Als er wieder ins Training einsteigen konnte, machte ihm nicht nur die fehlende Leistungsfähigkeit der Lunge zu schaffen. «Schultern, Knie und Fussgelenke waren wie eingerostet», sagte Desplanches. Erst nach zwei Monaten war wieder ein normales Training möglich und erst im letzten Dezember bestritt er wieder einen Wettkampf. Seither legte der Genfer einen veritablen Steigerungslauf hin, der im Olympia-Becken von Tokio im Medaillengewinn kulminierte. Seinen eigenen Schweizer Rekord unterbot Desplanches in 1:56,17 Minuten um nicht weniger als 0,39 Sekunden.

Jérémy Desplanches schreibt Schweizer Schwimmsport-Geschichte.

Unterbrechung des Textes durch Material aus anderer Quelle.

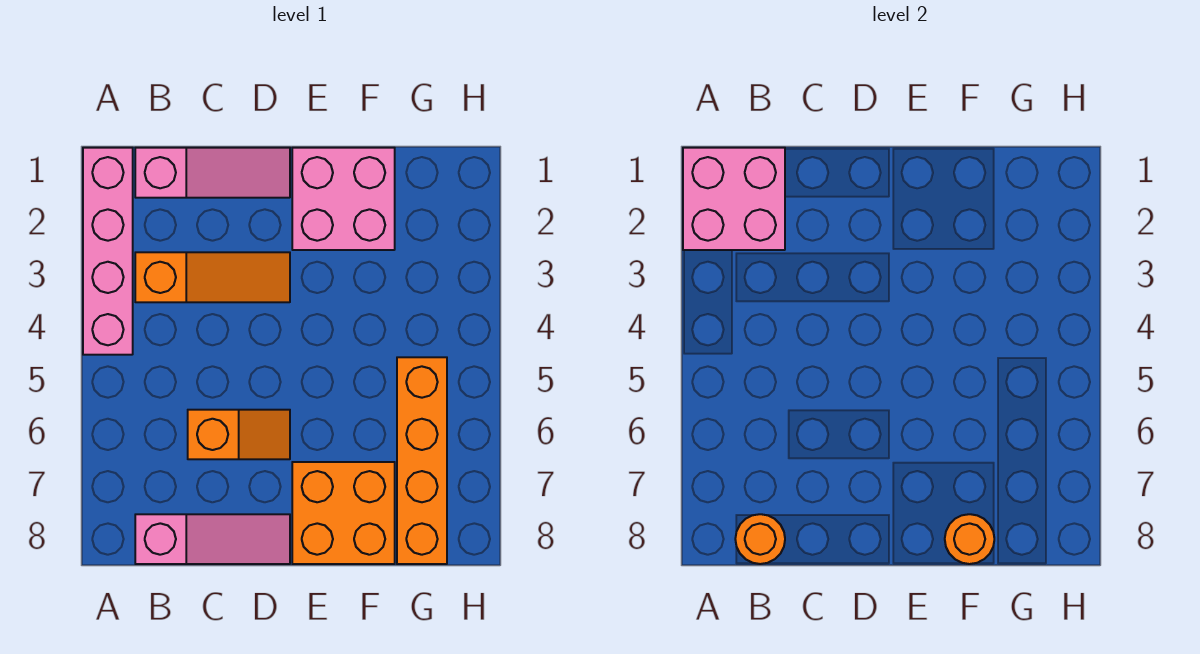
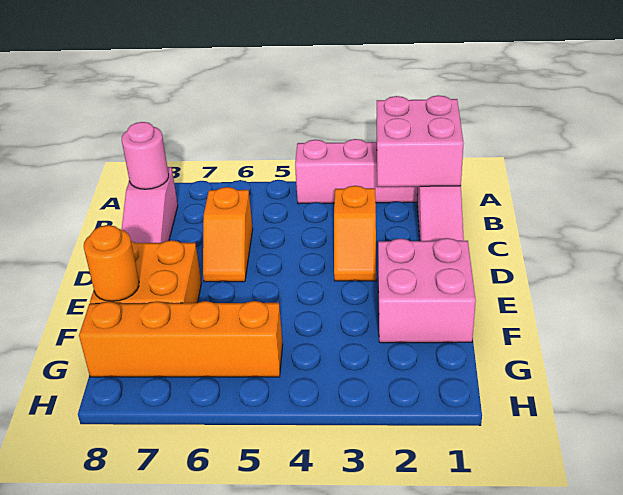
orange slope B3:D3 level 1 top B -> orange slope C3:D3 level 1 top C
orange round brick B8 level 2 -> pink round brick B8 level 2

Jérémy Desplanches schreibt Schweizer Schwimmsport-Geschichte.

Patrick B. Kraemer / EPA

Der Kopf der neuen Schweizer Schwimm-Generation

Sein zweites Olympia-Abenteuer nach Rio de Janeiro war mehr schlecht als recht gestartet. Im ersten Halbfinal schwamm er nur eine Zeit von 1:57,38 Sekunden und musste abwarten, ob er sich über die Zeit für den Final der acht Schnellsten qualifizieren würde. Desplanches: «Ich habe mich zu Tode erschrocken. Ich zittere immer noch. Es war sehr, sehr schwer. Ich habe eine Menge Druck gespürt und war richtig gestresst.» Desplanches, der über sich sagt, er verfüge über kein Talent, machte sich den Druck selber, als er vor fünf Jahren bei den Olympischen Spielen in Rio de Janeiro sagte, spätestens in Tokio wolle er über 200 Meter Lagen «zur Crème de la Crème gehören» und eine Medaille gewinnen.

Jérémy Desplanches ist der Kopf einer neuen Generation von jungen Schweizer Schwimmerinnen und Schwimmern, die in Tokio mit neuen Landesrekorden gleich mehrfach aufhorchen liessen. 2019 gewann er WM-Silber über 200 Meter Lagen, ein Jahr zuvor hatte er bei den EM-Silber gewonnen; wie auch in diesem Frühling. Mit seinen bald 27 Jahren ist der Genfer der Senior im Team, Antonio Djakovic ist gerade einmal 18 Jahre alt und der Jüngste der gesamten Schweizer Delegation in Tokio.

Für die Schweiz ist es offiziell die siebte Medaille bei den Olympischen Spielen in Tokio nach Gold, Silber und Bronze im Mountainbike durch Jolanda Neff, Sina Frei und Linda Indergand, Silber durch Mountainbiker Mathias Flückiger, Silber im Zeitfahren durch Marlen Reusser und Bronze durch Nina Christen im Schiessen. Weitere zwei Medaillen kommen am Wochenende im Tennis dazu. Am Samstag steht Belinda Bencic im Einzel-Final und am Sonntag mit Viktorija Golubic im Doppel-Final.